To characterize the PTM supply chain, we ask:
- What is the typical structure of model hubs?
- What practices are in place to improve security among users of the model hubs?
- What are the potential threats in model hubs?
Results & Discussion
Model hubs
To find existing model hubs, we use keywords (i.e., machine learning model hub, deep learning model hub) in a major search engine. We apply three criteria to the initial results: model hub definition, website, and documentation accessibility. We identified 8 model hubs that fit our criteria.
Model hub types and contribution workflow
We divide these hubs into three different types: open, gated, and commercial. The types are determined by how the PTMs are contributed. For example, in HuggingFace, anyone can upload and publish a PTM. For TensorFlow Hub, only those PTMs approved by the TensorFlow team will be published there. In commercial model hubs, the PTMs are only offered by internal engineers.
Measuring risks
We evaluated two potential risks: maintainer reach and model discrepancies.
Risk #1: Maintainer reach: If a maintainer’s credentials are compromised, the PTMs and datasets that they control can be modified maliciously. The more artifacts they control, the greater the risk to their users. The next figure shows that, within the Hugging Face model hub, a small number of maintainers have access to a disproportionate number of repositories. By compromising one of these accounts, attackers could influence hundreds of models and thus do harm to the PTM supply chain.
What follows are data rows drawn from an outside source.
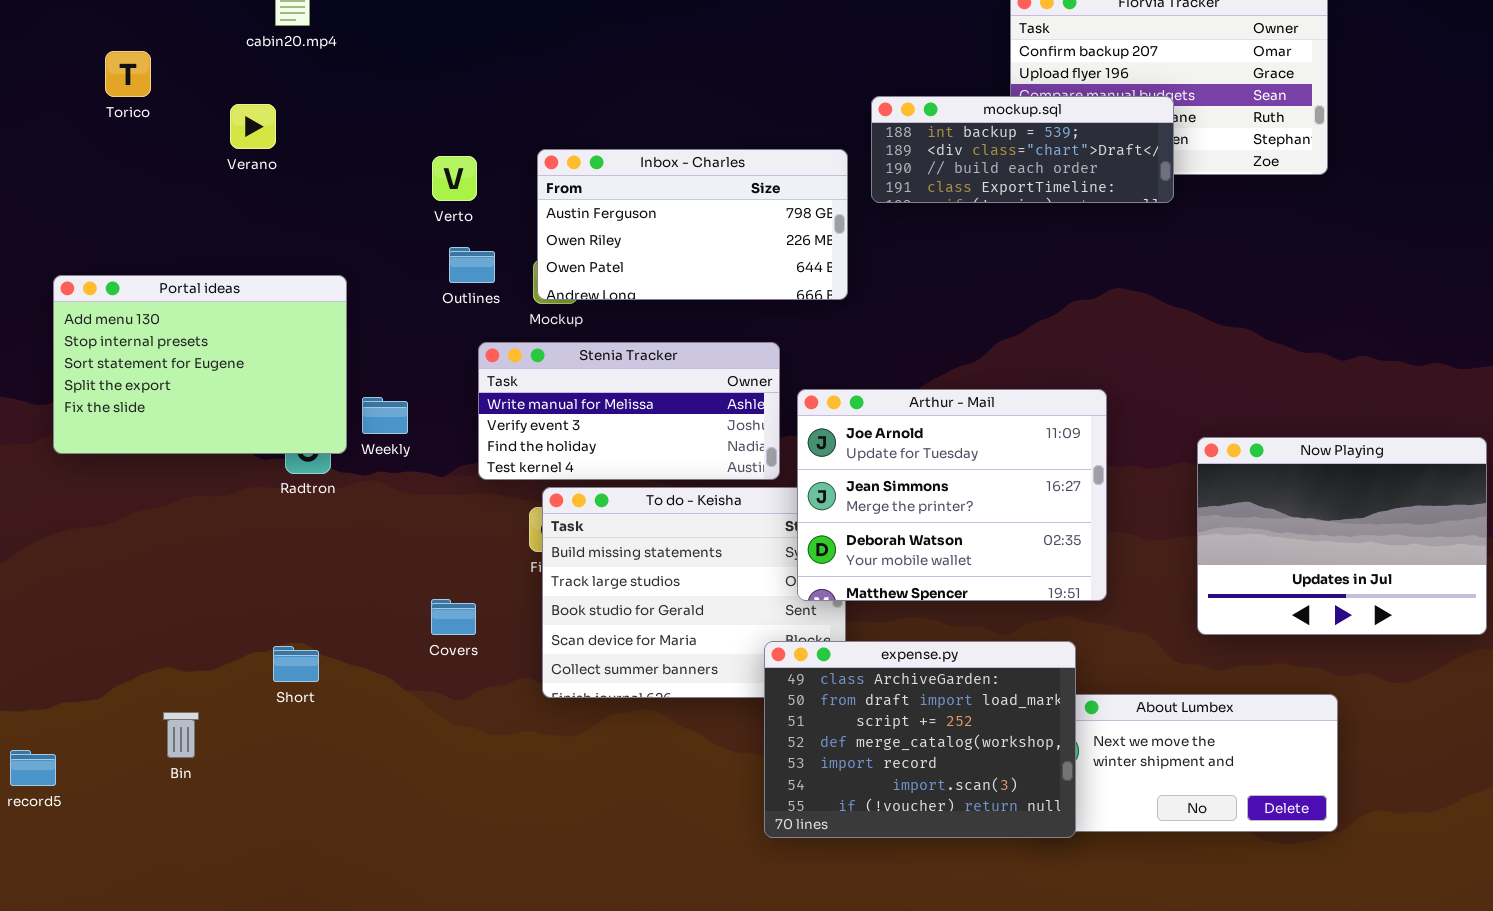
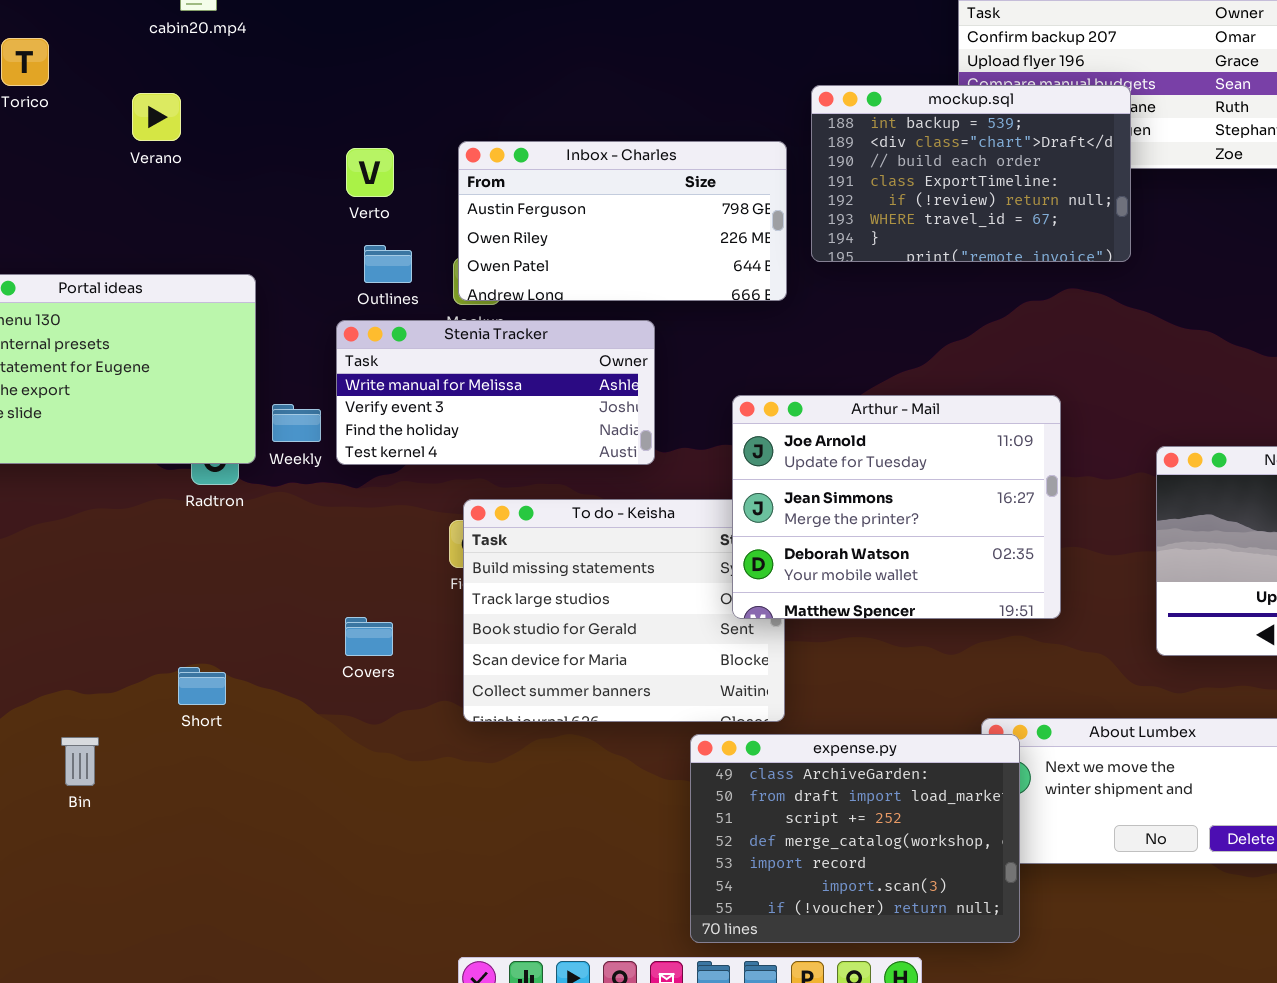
mockup.sql: [871,96,1174,203] -> [811,85,1131,262], resized
Stenia Tracker: [478,342,780,480] -> [336,320,655,465], moved
expense.py: [764,641,1076,838] -> [690,734,1020,943], moved

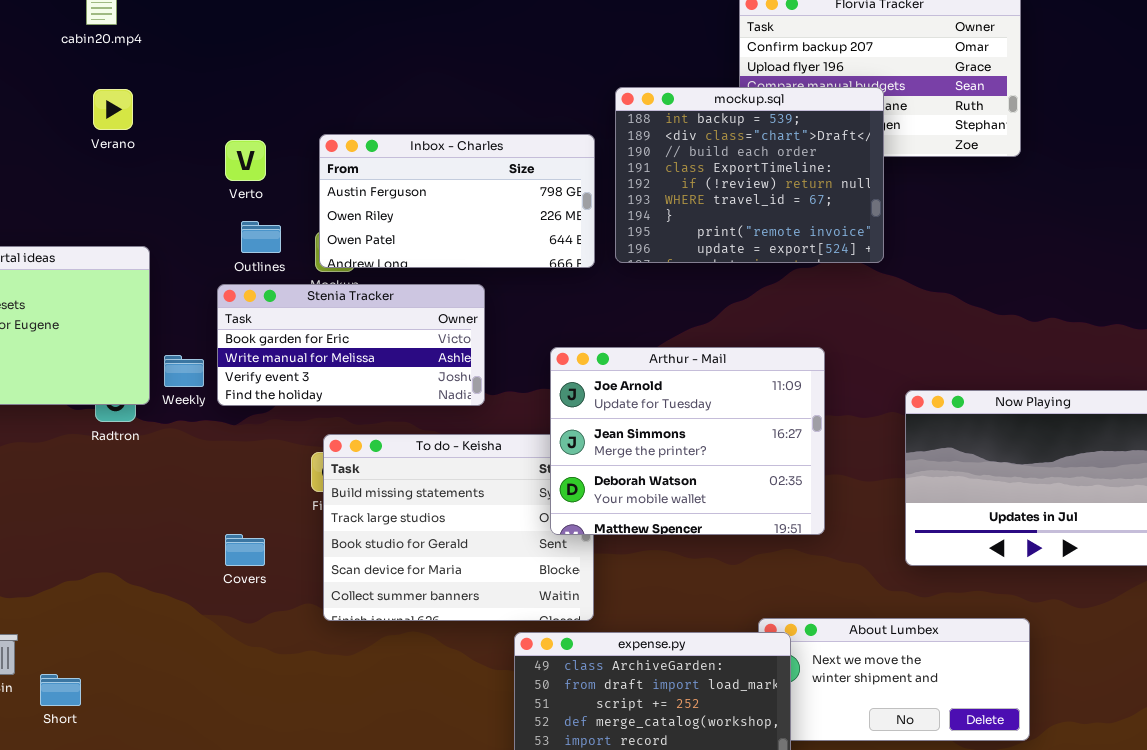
mockup.sql: [811,85,1131,262] -> [615,87,884,263], resized
Verano: [132,93,181,141] -> [93,89,133,130], moved
Stenia Tracker: [336,320,655,465] -> [217,284,485,406], scrolled up 1 row
Short: [178,667,226,705] -> [40,674,81,706], moved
Risk #2: Model discrepancies: Ideally, a PTM’s documentation would correctly describe its performance. That way, a user could check the performance of the model they download, and determine whether the model was somehow corrupted (e.g. turned into an EvilNet or a BadNet) at some point during distribution.
We checked the correctness of the performance claims made in PTM documentation. Firstly, we were surprised to find that many PTMs actually include no check-able claims. Of the models we examined, 8/53 object detection models, 4/26 image classification models, and 136/160 sentiment analysis models made claims we could validate. Among these, we were unable to reproduce the documented performances of a large number of PTMs, as shown in the next figure. Some of the models we looked at had a difference of more than 5% accuracy, even when they were from major technology companies (e.g., Facebook/Meta). Our result shows the presence of performance discrepancies which could either decrease the users’ awareness or the detectability of known PTM attacks.
(For a cross-hub comparison, see the paper from my student Diego Montes at ESEC/FSE-IVR’22 here).
Implications
We highlight future works in two directions:
Empirical study
The security characteristics of the PTM supply chain remain under-discovered. We call for expanding our knowledge of traditional supply chain management to encompass DL software supply chains.
Automated tools
- Model audit: checking different PTM behavior is a necessary approach to validate existing PTMs.
- Model scanning: specific integrated scanning tools for PTMs are needed for improving the security of model hubs.
Conclusions
The PTM supply chain will be a critical component of software engineering over the next decade. We examined 8 model hubs, proposed three model hub types, and summarized the PTM supply chain. Our data show there is substantial room for improvement in securing these supply chains.
References
[1] Hironobu Fujiyoshi, Tsubasa Hirakawa, and Takayoshi Yamashita. 2019. Deep learning-based image recognition for autonomous driving. IATSS Research 43 2019, 244–252.
[2] Du, Min, et al. “Deeplog: Anomaly detection and diagnosis from system logs through deep learning.” Proceedings of the 2017 ACM SIGSAC conference on computer and communications security. 2017.